Kim hatırlar? Şişli 2'nci Asliye Ceza Mahkemesi'nin kararından sonra tarifsiz bir hüzünle ama asla öfkelenmeden şöyle anlatmıştı duygularını: "Tüm yasal haklarımı kullanacağım. Çok açık ve net söylüyorum; cezam kesinleşirse, hem bu insanları tahkir etmekle suçlanacaksınız, hem de aynı mahalle, aynı sokak, aynı ülkede onlarla beraber yaşayacaksınızBu onursuzluktur. Ben bunu yapmam. Benim böyle bir niyetim olmadığını bu topluma anlatamıyorsam, evet bu ülkeyi terk ederim ve giderim..."
Tarifsiz bir trajedi
Kim hatırlar? Cezanın Yargıtay'ca onanmasından sonra bir avukat onun bu sözlerini hatırlatıp "Haydi ülkeyi terketsin" demişti .
Gözyaşlarını içine akıtarak yanıtlamıştı: "Toplumda benim suçsuz olduğuma inananlardan o kadar destek var ki, kalmak istiyorum.
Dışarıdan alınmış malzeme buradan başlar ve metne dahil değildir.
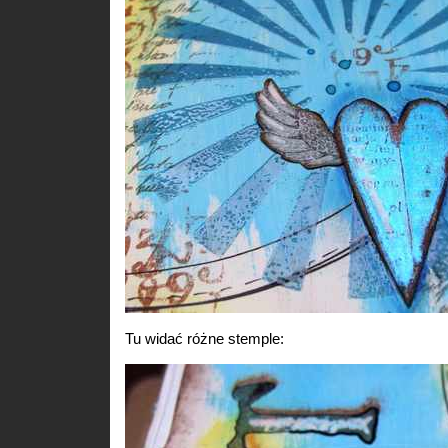
Tu widać różne stemple: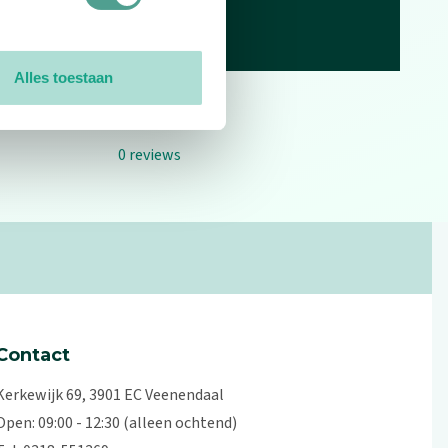
Alles toestaan
0
reviews
Contact
Kerkewijk 69, 3901 EC Veenendaal
Open: 09:00 - 12:30 (alleen ochtend)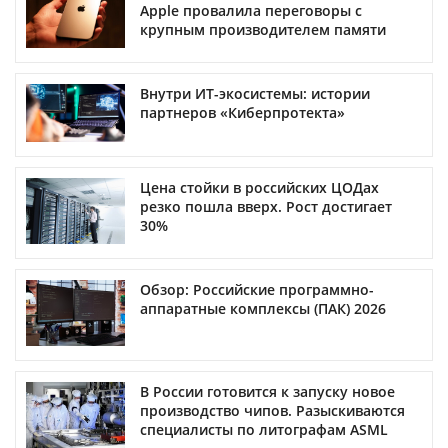
Apple провалила переговоры с
крупным производителем памяти
Внутри ИТ-экосистемы: истории
партнеров «Киберпротекта»
Цена стойки в российских ЦОДах
резко пошла вверх. Рост достигает
30%
Обзор: Российские программно-
аппаратные комплексы (ПАК) 2026
В России готовится к запуску новое
производство чипов. Разыскиваются
специалисты по литографам ASML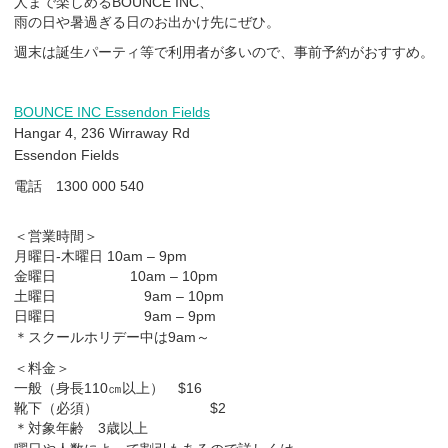
人まで楽しめるBOUNCE INC、
雨の日や暑過ぎる日のお出かけ先にぜひ。
週末は誕生パーティ等で利用者が多いので、事前予約がおすすめ。
BOUNCE INC Essendon Fields
Hangar 4, 236 Wirraway Rd
Essendon Fields
電話 1300 000 540
＜営業時間＞
月曜日-木曜日 10am – 9pm
金曜日 10am – 10pm
土曜日 9am – 10pm
日曜日 9am – 9pm
＊スクールホリデー中は9
am～
＜料金＞
一般（身長110㎝以上） $16
靴下（必須） $2
＊対象年齢 3歳以上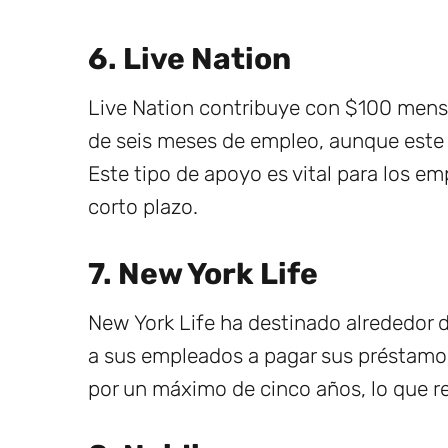
6. Live Nation
Live Nation contribuye con $100 mens
de seis meses de empleo, aunque este 
Este tipo de apoyo es vital para los 
corto plazo.
7. New York Life
New York Life ha destinado alrededor 
a sus empleados a pagar sus préstamos
por un máximo de cinco años, lo que r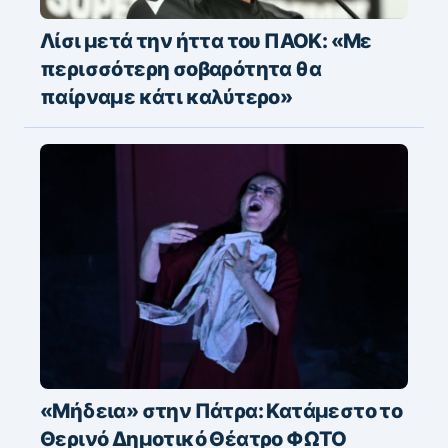
Λίσι μετά την ήττα του ΠΑΟΚ: «Με
περισσότερη σοβαρότητα θα
παίρναμε κάτι καλύτερο»
«Μήδεια» στην Πάτρα: Κατάμεστο το
Θερινό Δημοτικό Θέατρο ΦΩΤΟ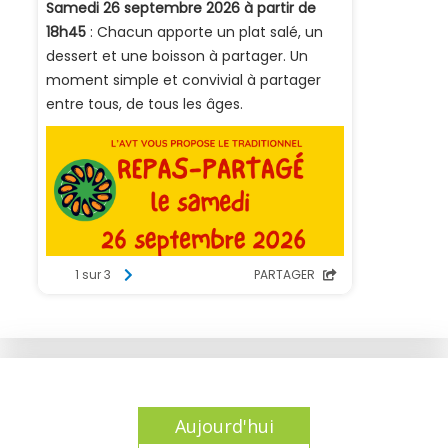
Aujourd'hui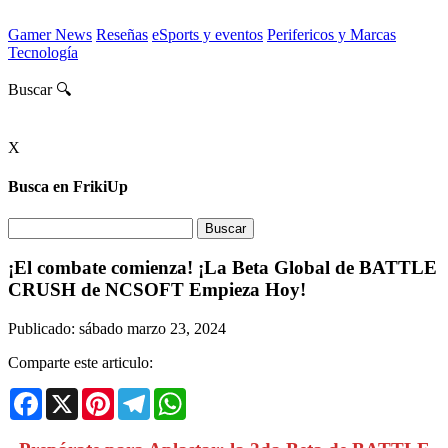
Gamer News
Reseñas
eSports y eventos
Perifericos y Marcas
Tecnología
Buscar 🔍
X
Busca en FrikiUp
¡El combate comienza! ¡La Beta Global de BATTLE
CRUSH de NCSOFT Empieza Hoy!
Publicado: sábado marzo 23, 2024
Comparte este articulo:
Facebook
X
Pinterest
Telegram
WhatsApp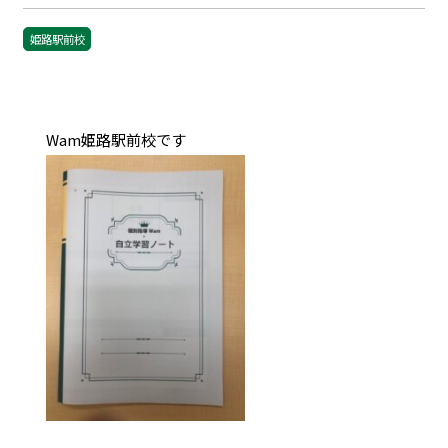
姫路駅前校
Wam姫路駅前校です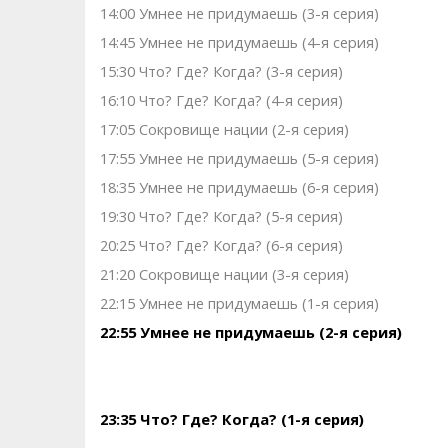
14:00 Умнее не придумаешь (3-я серия)
14:45 Умнее не придумаешь (4-я серия)
15:30 Что? Где? Когда? (3-я серия)
16:10 Что? Где? Когда? (4-я серия)
17:05 Сокровище нации (2-я серия)
17:55 Умнее не придумаешь (5-я серия)
18:35 Умнее не придумаешь (6-я серия)
19:30 Что? Где? Когда? (5-я серия)
20:25 Что? Где? Когда? (6-я серия)
21:20 Сокровище нации (3-я серия)
22:15 Умнее не придумаешь (1-я серия)
22:55 Умнее не придумаешь (2-я серия)
23:35 Что? Где? Когда? (1-я серия)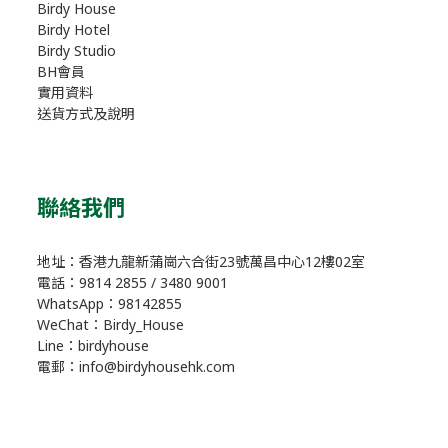
Birdy House
Birdy Hotel
Birdy Studio
BH會員
實用資料
送貨方式及說明
聯絡我們
地址：香港九龍新蒲崗六合街23號萬昌中心12樓02室
電話：9814 2855 / 3480 9001
WhatsApp：98142855
WeChat：Birdy_House
Line：birdyhouse
電郵：info@birdyhousehk.com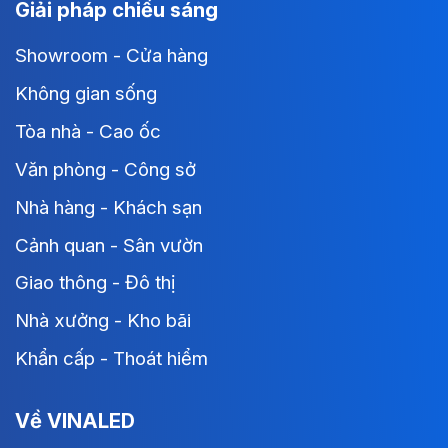
Giải pháp chiếu sáng
Showroom - Cửa hàng
Không gian sống
Tòa nhà - Cao ốc
Văn phòng - Công sở
Nhà hàng - Khách sạn
Cảnh quan - Sân vườn
Giao thông - Đô thị
Nhà xưởng - Kho bãi
Khẩn cấp - Thoát hiểm
Về VINALED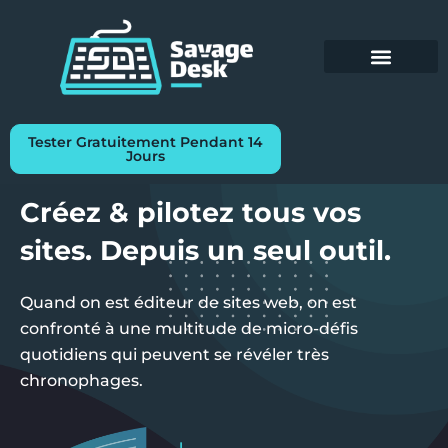
Aller
au
contenu
Emploi et formation
Centre d’aide
Tester Gratuitement Pendant 14
Jours
Créez & pilotez tous vos
sites. Depuis un seul outil.
Quand on est éditeur de sites web, on est
confronté à une multitude de micro-défis
quotidiens qui peuvent se révéler très
chronophages.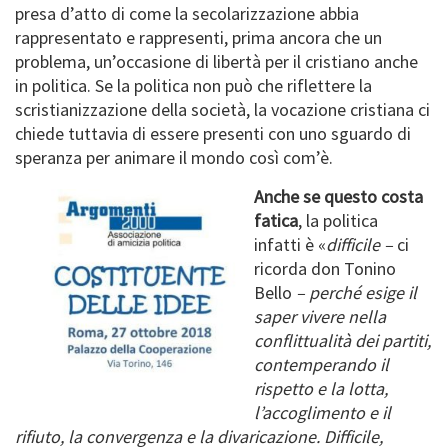
presa d’atto di come la secolarizzazione abbia
rappresentato e rappresenti, prima ancora che un
problema, un’occasione di libertà per il cristiano anche
in politica. Se la politica non può che riflettere la
scristianizzazione della società, la vocazione cristiana ci
chiede tuttavia di essere presenti con uno sguardo di
speranza per animare il mondo così com’è.
Anche se questo costa
fatica
, la politica
infatti è «
difficile –
ci
ricorda don Tonino
Bello
– perché esige il
saper vivere nella
conflittualità dei partiti,
contemperando il
rispetto e la lotta,
l’accoglimento e il
rifiuto, la convergenza e la divaricazione. Difficile,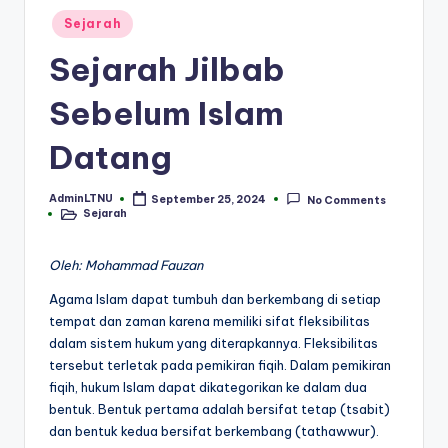
Posted
Sejarah
in
Sejarah Jilbab
Sebelum Islam
Datang
AdminLTNU
September 25, 2024
No Comments
Posted
Sejarah
by
Posted
in
Oleh: Mohammad Fauzan
Agama Islam dapat tumbuh dan berkembang di setiap
tempat dan zaman karena memiliki sifat fleksibilitas
dalam sistem hukum yang diterapkannya. Fleksibilitas
tersebut terletak pada pemikiran fiqih. Dalam pemikiran
fiqih, hukum Islam dapat dikategorikan ke dalam dua
bentuk. Bentuk pertama adalah bersifat tetap (tsabit)
dan bentuk kedua bersifat berkembang (tathawwur).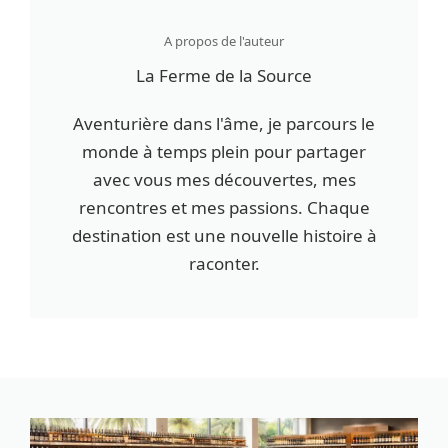
A propos de l'auteur
La Ferme de la Source
Aventurière dans l'âme, je parcours le
monde à temps plein pour partager
avec vous mes découvertes, mes
rencontres et mes passions. Chaque
destination est une nouvelle histoire à
raconter.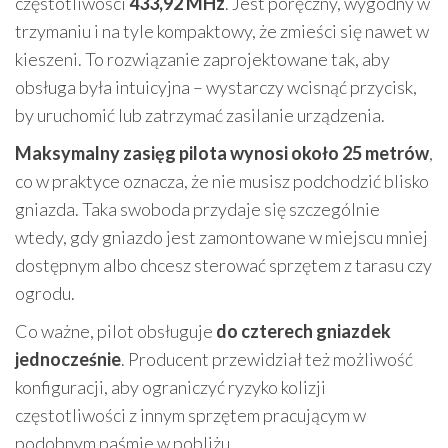
częstotliwości
433,92 MHz
. Jest poręczny, wygodny w
trzymaniu i na tyle kompaktowy, że zmieści się nawet w
kieszeni. To rozwiązanie zaprojektowane tak, aby
obsługa była intuicyjna – wystarczy wcisnąć przycisk,
by uruchomić lub zatrzymać zasilanie urządzenia.
Maksymalny zasięg pilota wynosi około 25 metrów
,
co w praktyce oznacza, że nie musisz podchodzić blisko
gniazda. Taka swoboda przydaje się szczególnie
wtedy, gdy gniazdo jest zamontowane w miejscu mniej
dostępnym albo chcesz sterować sprzętem z tarasu czy
ogrodu.
Co ważne, pilot obsługuje
do czterech gniazdek
jednocześnie
. Producent przewidział też możliwość
konfiguracji, aby ograniczyć ryzyko kolizji
częstotliwości z innym sprzętem pracującym w
podobnym paśmie w pobliżu.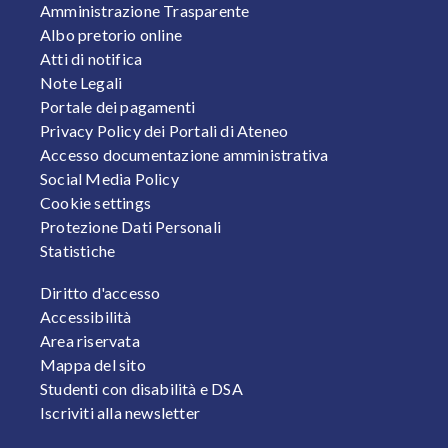
FOOTER 1
Amministrazione Trasparente
Albo pretorio online
Atti di notifica
Note Legali
Portale dei pagamenti
Privacy Policy dei Portali di Ateneo
Accesso documentazione amministrativa
Social Media Policy
Cookie settings
Protezione Dati Personali
Statistiche
FOOTER 2
Diritto d'accesso
Accessibilità
Area riservata
Mappa del sito
Studenti con disabilità e DSA
Iscriviti alla newsletter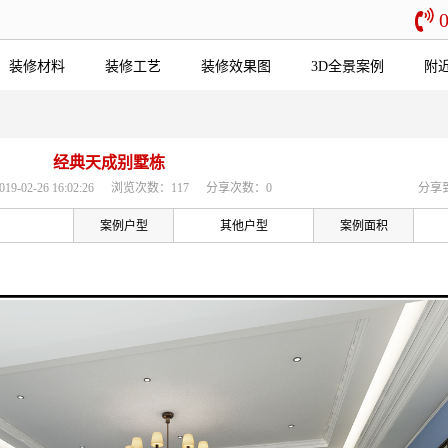
装修材料
装修工艺
装修效果图
3D全景案例
附
经典天成别墅栋
02-26 16:02:26
浏览次数：117
分享次数：0
分享
案例户型
其他户型
案例面积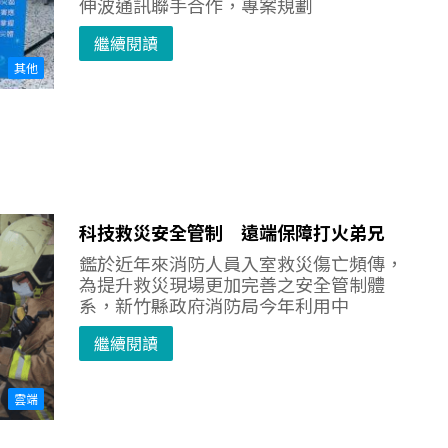
伸波通訊聯手合作，專案規劃
繼續閱讀
其他
科技救災安全管制 遠端保障打火弟兄
鑑於近年來消防人員入室救災傷亡頻傳，
為提升救災現場更加完善之安全管制體
系，新竹縣政府消防局今年利用中
繼續閱讀
雲端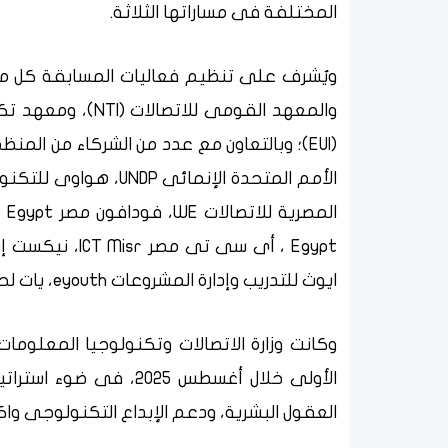
المختلفة فى مساراتها الثلاثة.
(EUI)؛ وبالتعاون مع عدد من الشركاء من الم
ايوث للتدريب وإدارة المشروعات eyouth، يات لحلول التعليم YAT.
الأولى خلال أغسطس 2025
العقول البشرية، ودعم الإبداع التكنولوجى و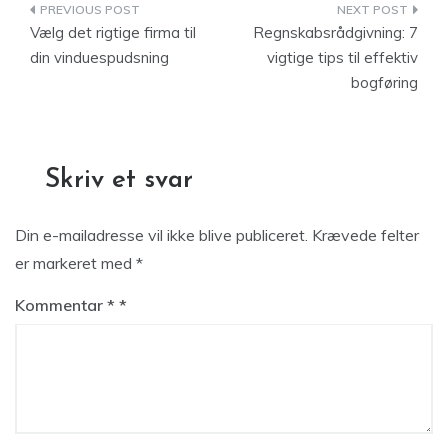
Indlægsnavigation
Vælg det rigtige firma til
Regnskabsrådgivning: 7
din vinduespudsning
vigtige tips til effektiv
bogføring
Skriv et svar
Din e-mailadresse vil ikke blive publiceret.
Krævede felter
er markeret med
*
Kommentar
*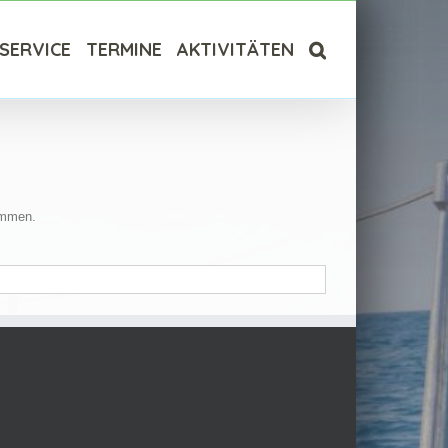
SERVICE
TERMINE
AKTIVITÄTEN
ommen.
Burada yaşamak istiyorum. Nereye gidebilirim ki? Vatanım burası..."
Sebat etmiş gitmemişti.
Tıpkı daha önce, 2002 yılının tam da bu günlerinde gazetesinin önüne gelen 2530 kişilik gözü dönmüş güruhun "Hedefimizsin. Ya sev ya terket. Bir gece ansızın gelebiliriz" tehditlerine pabuç bırakmaması, sebat edip gitmemesi gibi...
Tıpkı bazı çevrelerin ve bazı acımasız, hoşgörüsüz, fanatik kalemlerin linç girişimlerinde de sebat edip gitmemesi gibi...
Sebat etti. Gitmedi. Ve dün Sebat Apartmanı'nın önünde öldürüldü. Alçakça. Kalleşçe.
"Evet biz Ermeniler'in bu topraklarda gözü var ama alıp gitmek için değil, gömülmek için" diyordu. Dediği oldu.
Onun adı Hırant Dink'ti. Vicdanımızla başbaşa kaldığımızda huzurumuzu kaçıran gölgeydi, hatta ruhtu.
Birileri artık huzur içinde uyuyabilir. Vicdan sonsuza kadar sustu.